CAN YOU NAME all four Teenage Mutant Ninja Turtles?
I bet my daughters can. These fictional teenage cartoon characters are named after Italian artists of the Renaissance. And they were vastly popular when my girls were growing up in the late 1980s and 1990s.
Leonardo, Donatello, Michelangelo, Raphael. The turtles are among toys featured in a “Toys & Play, 1970 to Today” exhibit at the Steele Country History Center in Owatonna. This museum ranks as one of my favorite regional history centers. Why? Because of the home-grown changing exhibits, the traveling exhibits and the adjoining Village of Yesteryear. Staff and volunteers clearly work hard to create engaging exhibits with a local connection.
Go ahead, play.
Kids are welcome to play with some of the exhibit toys, including these farm-themed wood cut-outs.
From videos to interactive activities to creative displays and more, visitors experience history. I am so thankful for this shift from “look and don’t touch” to hands-on that now imprints most history centers. History, to be remembered, must be experienced through the senses. I find myself bored at museums that revolve around simply walking past glass-encased historical artifacts.
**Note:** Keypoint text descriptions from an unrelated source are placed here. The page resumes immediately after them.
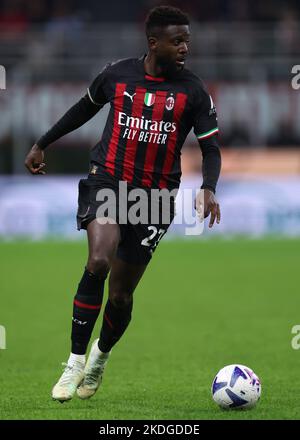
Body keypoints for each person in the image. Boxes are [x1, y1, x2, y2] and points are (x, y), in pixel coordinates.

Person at [24, 5, 221, 403]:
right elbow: (83, 109)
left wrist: (209, 187)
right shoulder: (118, 74)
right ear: (154, 42)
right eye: (177, 40)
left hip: (156, 197)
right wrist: (42, 142)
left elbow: (210, 147)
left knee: (121, 294)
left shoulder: (194, 91)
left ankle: (100, 357)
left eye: (187, 40)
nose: (185, 47)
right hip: (109, 181)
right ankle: (74, 361)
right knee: (98, 260)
I need engagement to pull me in.
All three of my kids, including the son, owned one Cabbage Patch doll.
Front and center in the exhibit, fabric drapes over a cardboard box to create a fort.
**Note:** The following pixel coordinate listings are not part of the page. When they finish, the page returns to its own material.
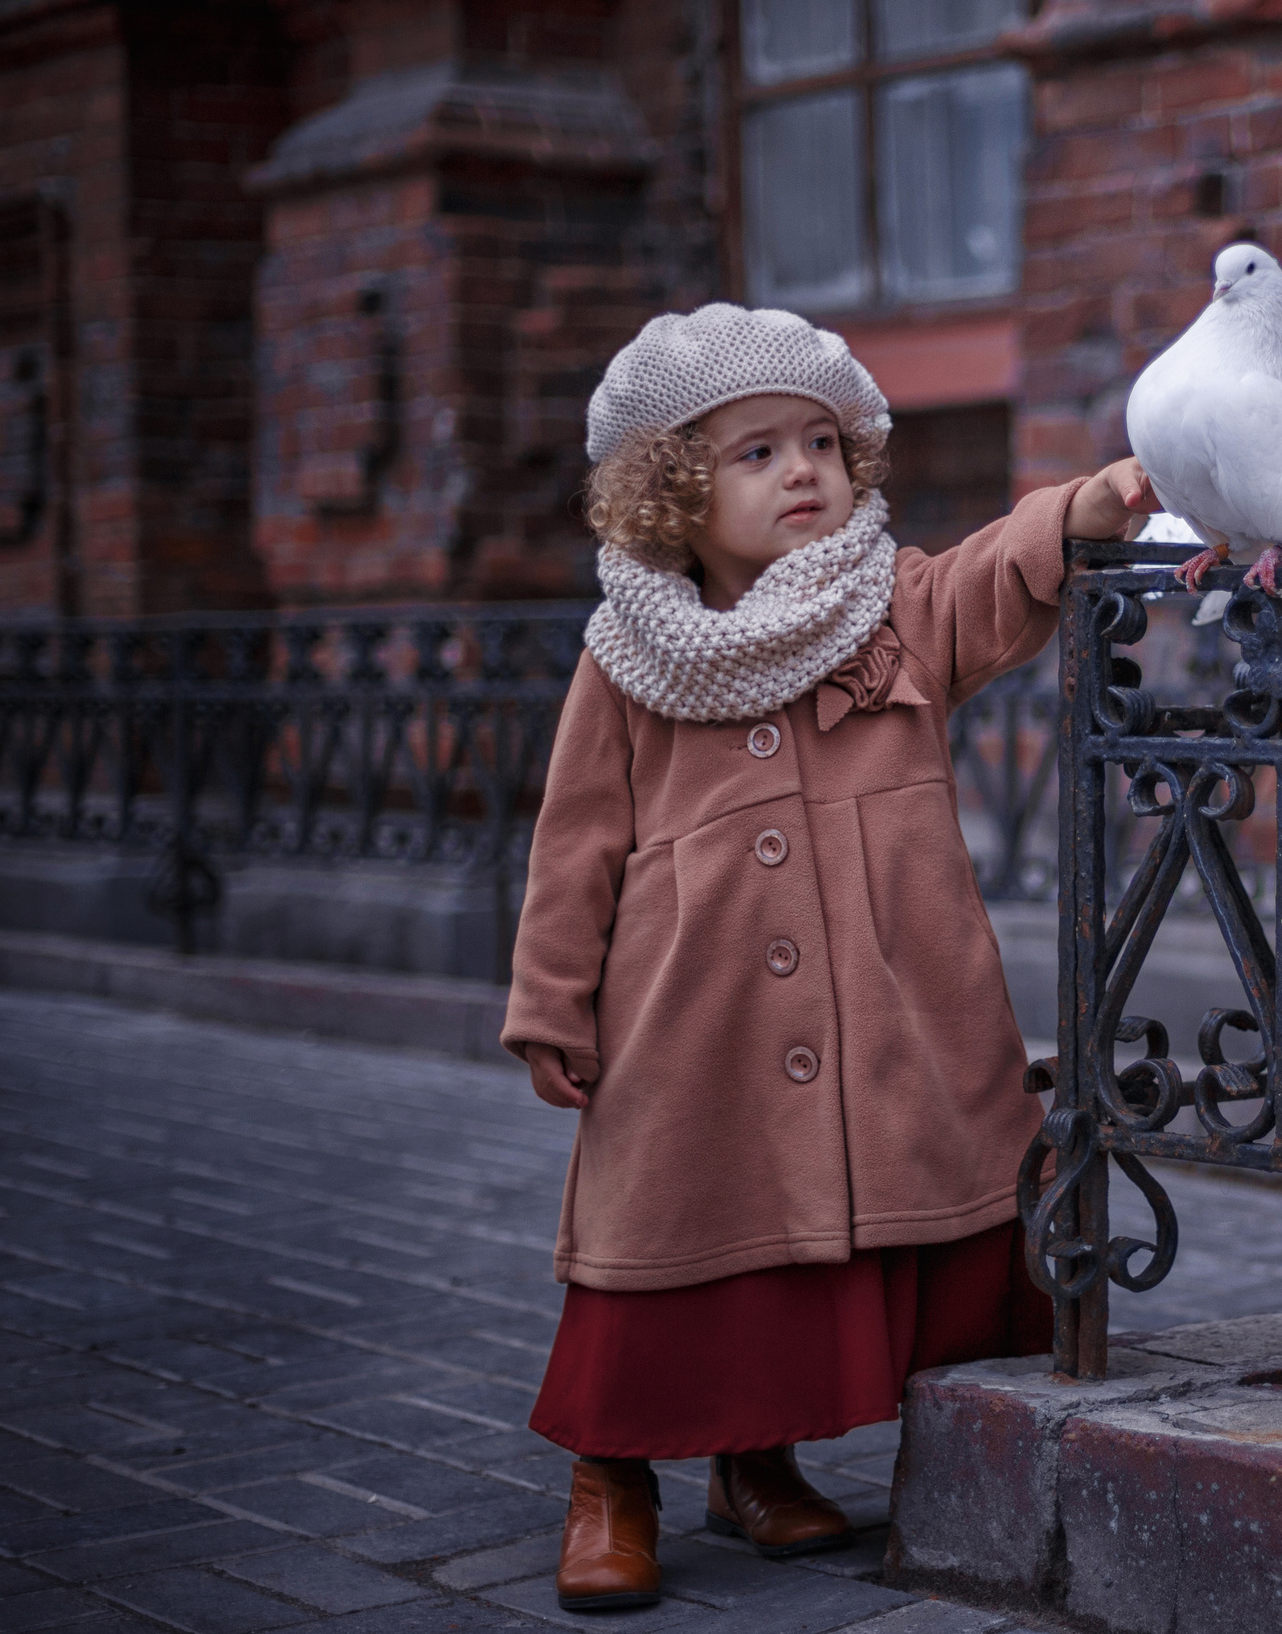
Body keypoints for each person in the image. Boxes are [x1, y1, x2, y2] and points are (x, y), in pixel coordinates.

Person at [503, 303, 1153, 1610]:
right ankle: (609, 1476)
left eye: (820, 442)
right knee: (682, 1229)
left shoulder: (889, 607)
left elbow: (988, 578)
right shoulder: (627, 654)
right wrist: (551, 1005)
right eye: (756, 453)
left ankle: (756, 1462)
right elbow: (576, 841)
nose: (803, 470)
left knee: (846, 1225)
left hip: (886, 998)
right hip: (692, 1019)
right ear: (674, 490)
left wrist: (1085, 504)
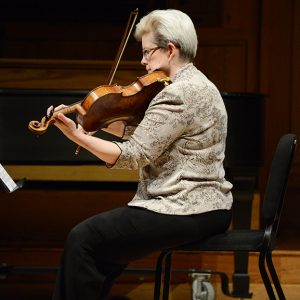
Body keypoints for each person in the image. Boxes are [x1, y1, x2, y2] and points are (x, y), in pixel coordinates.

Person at [51, 9, 233, 300]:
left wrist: (78, 136)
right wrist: (93, 121)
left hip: (184, 208)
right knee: (101, 254)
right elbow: (146, 134)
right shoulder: (197, 84)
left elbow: (133, 155)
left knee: (83, 239)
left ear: (170, 50)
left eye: (148, 52)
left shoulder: (179, 93)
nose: (143, 61)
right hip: (208, 208)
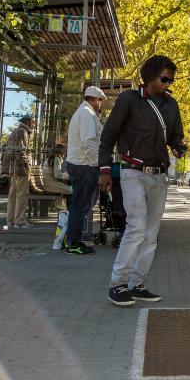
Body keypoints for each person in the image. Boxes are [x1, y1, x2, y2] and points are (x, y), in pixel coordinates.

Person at [99, 56, 186, 306]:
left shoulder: (172, 105)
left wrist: (179, 147)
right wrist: (104, 171)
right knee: (136, 227)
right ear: (150, 75)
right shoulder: (129, 99)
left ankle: (136, 283)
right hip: (132, 172)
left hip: (159, 175)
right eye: (165, 78)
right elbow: (107, 138)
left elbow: (176, 136)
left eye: (171, 79)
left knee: (151, 233)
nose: (169, 83)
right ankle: (117, 284)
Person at [64, 85, 107, 255]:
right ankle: (73, 243)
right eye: (100, 101)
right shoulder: (87, 115)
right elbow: (89, 142)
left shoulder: (83, 112)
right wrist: (96, 165)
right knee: (81, 205)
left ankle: (73, 240)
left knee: (80, 204)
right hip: (84, 166)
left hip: (79, 164)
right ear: (95, 99)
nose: (101, 104)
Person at [2, 116, 35, 229]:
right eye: (33, 123)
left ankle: (10, 221)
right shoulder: (22, 132)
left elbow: (9, 151)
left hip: (13, 168)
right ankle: (19, 221)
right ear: (27, 122)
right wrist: (27, 166)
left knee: (13, 195)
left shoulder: (14, 132)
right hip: (21, 169)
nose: (33, 125)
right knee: (22, 194)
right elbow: (20, 151)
Without kids in tow, though, I mostly observed this exhibit, flashing back to sweet memories of my daughters cradling their Cabbage Patch dolls, clasping tiny Polly Pockets in their little hands, sliding Viewmaster reels into place, creating art with a Lite-Brite, building forts from blankets draped over card tables and much more.
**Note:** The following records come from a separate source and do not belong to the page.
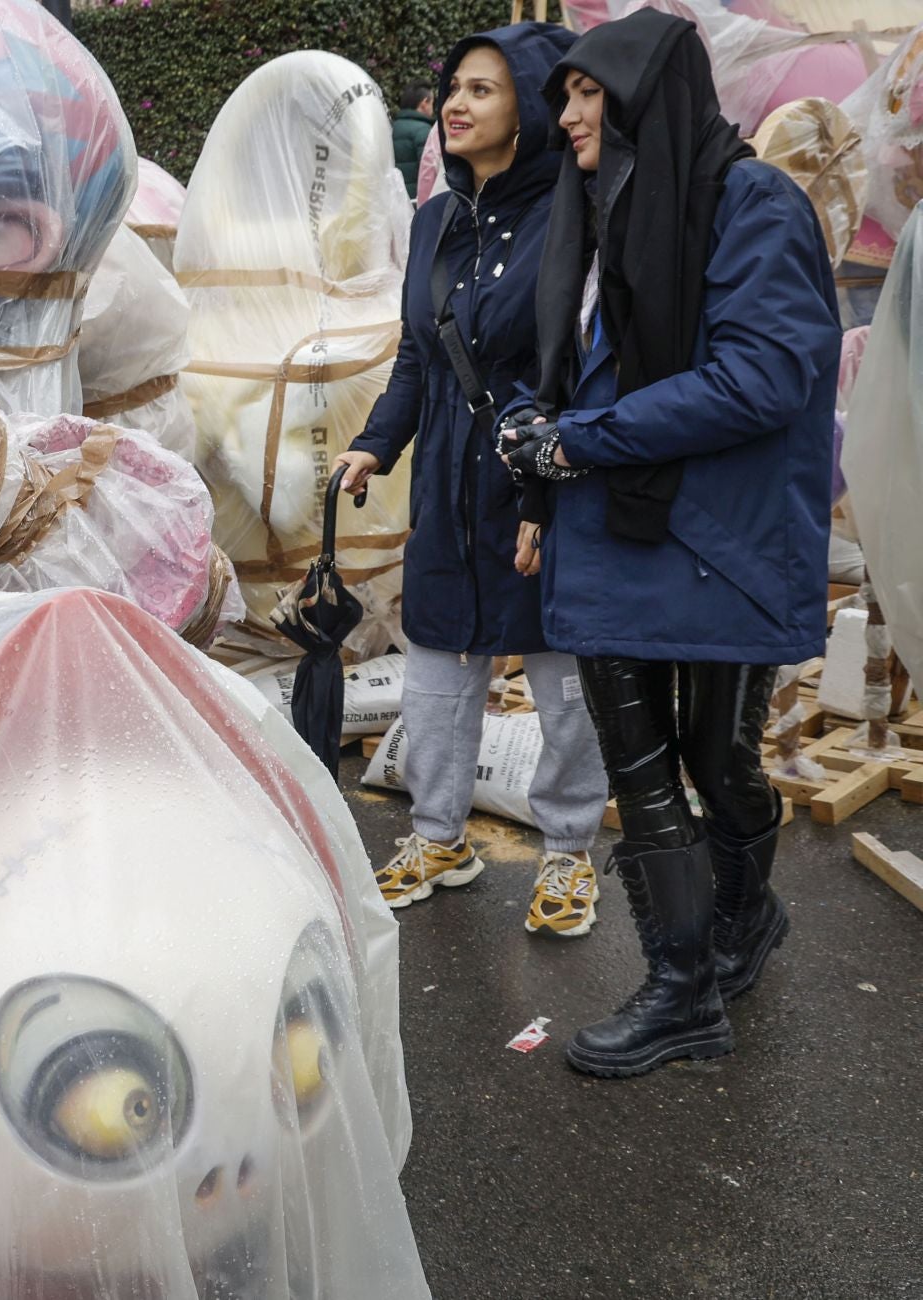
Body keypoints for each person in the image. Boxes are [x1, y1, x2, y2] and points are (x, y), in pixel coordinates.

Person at [500, 8, 840, 1077]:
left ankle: (743, 916)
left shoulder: (751, 203)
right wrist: (533, 431)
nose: (569, 112)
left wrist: (576, 442)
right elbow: (586, 369)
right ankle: (684, 985)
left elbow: (765, 375)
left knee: (715, 760)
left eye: (590, 91)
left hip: (717, 537)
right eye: (564, 94)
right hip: (621, 530)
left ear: (652, 93)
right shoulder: (607, 210)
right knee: (642, 767)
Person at [335, 23, 608, 938]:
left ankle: (569, 851)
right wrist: (376, 442)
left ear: (527, 107)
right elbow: (419, 354)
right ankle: (437, 834)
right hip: (448, 478)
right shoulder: (435, 221)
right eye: (454, 86)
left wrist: (540, 473)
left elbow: (573, 361)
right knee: (438, 662)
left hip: (541, 479)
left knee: (560, 674)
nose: (455, 103)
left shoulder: (576, 216)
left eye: (483, 90)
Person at [392, 79, 434, 199]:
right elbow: (429, 173)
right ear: (424, 103)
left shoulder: (391, 128)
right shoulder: (423, 131)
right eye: (432, 103)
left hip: (394, 200)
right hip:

In a mock-up child’s bedroom, visitors are invited to play Nintendo.
Our family played lots of board games. Those are part of the Owatonna exhibit, but are a don’t touch part of the exhibit.
A table full of pogs, ready for playing.
I limited their screen time. They played together. Indoors and outdoors. And they used their imaginations.
I was happy to see a tractor displayed in a case full of toys.
The exhibit extends beyond a collection of popular toys. It also addresses the value of play as a learning tool, consumerism, issues related to technologically-based toys… There’s much to contemplate as I consider how toys have changed in the decades since I was a kid galloping around the farmyard on my stick horse crafted from a sock and an old broom handle.
But one thing remains unchanged—that is a kid’s desire for whatever is the hottest, newest toy. I remember flipping through the pages of the Sears & Roebuck Christmas catalog, aka the Wish Book, to tag the toys I knew I’d never get. A pogo stick sticks in my memory. I could dream all I wanted while repeatedly turning those pages. But in reality my parents had only minimal money and not enough to buy those coveted toys.
Through the museum window I saw this playground, such a fitting visual for the info posted inside the mock child’s bedroom.
Looking back now, I am thankful for that lack of material possessions as a child. Instead, the vast outdoors of rural Minnesota provided all I needed for imaginative play with my siblings. There were no battery operated toys, which I refuse to buy even today for my grandchildren.
Parenting children today, I think, proves more challenging than that of previous generations, even of raising my own kids. Screen time robs too many kids of creative play, of family time, of spending time outdoors. I realize it’s a much different world. And I can lament all I want about the changes. But that does no good. The bottom line is that we can make choices for our children. We decide whether to cave to whining. We decide which toys to buy. We decide on screen time. We decide on the importance of outdoor play. We have the ability to encourage healthy, engaging and creative play.
My girls’ My Little Ponies came from garage sales, as did many of their toys.
PLEASE SHARE your thoughts on toys, on child’s play, on your favorite childhood toy, on parental choices, whatever you feel inclined to say about kids and toys and, yes, parents, too.
FYI: The Steele County Historical Society museum is open Tuesdays – Saturdays. The toy exhibit remains open into the fall. Call to confirm dates.